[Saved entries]
•••

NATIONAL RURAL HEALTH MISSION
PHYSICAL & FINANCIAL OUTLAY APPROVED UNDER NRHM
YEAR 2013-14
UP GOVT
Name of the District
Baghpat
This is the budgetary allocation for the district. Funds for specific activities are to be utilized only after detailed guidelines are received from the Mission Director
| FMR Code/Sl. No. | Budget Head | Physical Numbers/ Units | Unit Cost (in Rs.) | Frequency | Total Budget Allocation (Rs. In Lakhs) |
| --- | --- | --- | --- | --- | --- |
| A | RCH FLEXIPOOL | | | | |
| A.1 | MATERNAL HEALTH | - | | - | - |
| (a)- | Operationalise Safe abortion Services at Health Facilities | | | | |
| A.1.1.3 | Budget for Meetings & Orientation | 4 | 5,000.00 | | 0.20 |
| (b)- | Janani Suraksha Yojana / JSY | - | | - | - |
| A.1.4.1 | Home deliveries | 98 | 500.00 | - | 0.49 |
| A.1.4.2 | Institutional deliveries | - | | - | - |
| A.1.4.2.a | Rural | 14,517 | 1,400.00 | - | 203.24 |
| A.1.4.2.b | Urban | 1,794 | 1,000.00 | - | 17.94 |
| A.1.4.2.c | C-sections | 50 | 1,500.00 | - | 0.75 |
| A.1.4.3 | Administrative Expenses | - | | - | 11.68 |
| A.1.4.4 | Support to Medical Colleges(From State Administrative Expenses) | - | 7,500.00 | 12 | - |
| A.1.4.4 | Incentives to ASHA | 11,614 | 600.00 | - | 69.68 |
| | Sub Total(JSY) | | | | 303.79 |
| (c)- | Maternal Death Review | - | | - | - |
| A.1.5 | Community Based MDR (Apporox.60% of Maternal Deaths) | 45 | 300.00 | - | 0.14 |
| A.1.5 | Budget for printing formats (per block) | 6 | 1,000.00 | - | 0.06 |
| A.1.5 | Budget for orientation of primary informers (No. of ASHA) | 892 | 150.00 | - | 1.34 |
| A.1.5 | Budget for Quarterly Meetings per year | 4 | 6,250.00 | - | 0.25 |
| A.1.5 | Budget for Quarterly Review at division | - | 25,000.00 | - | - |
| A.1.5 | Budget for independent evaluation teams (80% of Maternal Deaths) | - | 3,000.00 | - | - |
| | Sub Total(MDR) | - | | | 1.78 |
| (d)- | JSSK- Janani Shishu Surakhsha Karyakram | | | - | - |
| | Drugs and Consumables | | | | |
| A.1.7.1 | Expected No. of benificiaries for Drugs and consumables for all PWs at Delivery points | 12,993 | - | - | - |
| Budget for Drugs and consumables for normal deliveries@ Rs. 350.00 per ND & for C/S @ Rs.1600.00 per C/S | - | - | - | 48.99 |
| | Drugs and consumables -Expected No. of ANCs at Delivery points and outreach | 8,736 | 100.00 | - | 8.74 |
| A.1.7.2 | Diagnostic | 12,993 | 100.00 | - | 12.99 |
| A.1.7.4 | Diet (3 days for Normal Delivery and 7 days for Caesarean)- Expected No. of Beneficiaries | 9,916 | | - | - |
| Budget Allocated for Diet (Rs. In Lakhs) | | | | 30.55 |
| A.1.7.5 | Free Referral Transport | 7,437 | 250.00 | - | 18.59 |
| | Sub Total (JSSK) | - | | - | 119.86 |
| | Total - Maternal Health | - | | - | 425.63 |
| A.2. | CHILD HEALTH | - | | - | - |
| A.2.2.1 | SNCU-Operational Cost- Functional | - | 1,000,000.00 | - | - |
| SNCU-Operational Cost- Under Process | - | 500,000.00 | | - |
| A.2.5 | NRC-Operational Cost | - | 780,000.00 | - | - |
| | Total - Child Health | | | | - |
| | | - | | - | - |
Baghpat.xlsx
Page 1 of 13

•••

**PROMPT**. Write out each line exactly, beginning at the one with "A.2. | CHILD" and ending at the final line of the records above, with nothing added.

**EXERCISE OUTPUT**.
| A.2. | CHILD HEALTH | - | | - | - |
| A.2.2.1 | SNCU-Operational Cost- Functional | - | 1,000,000.00 | - | - |
| SNCU-Operational Cost- Under Process | - | 500,000.00 | | - |
| A.2.5 | NRC-Operational Cost | - | 780,000.00 | - | - |
| | Total - Child Health | | | | - |
| | | - | | - | - |
Baghpat.xlsx
Page 1 of 13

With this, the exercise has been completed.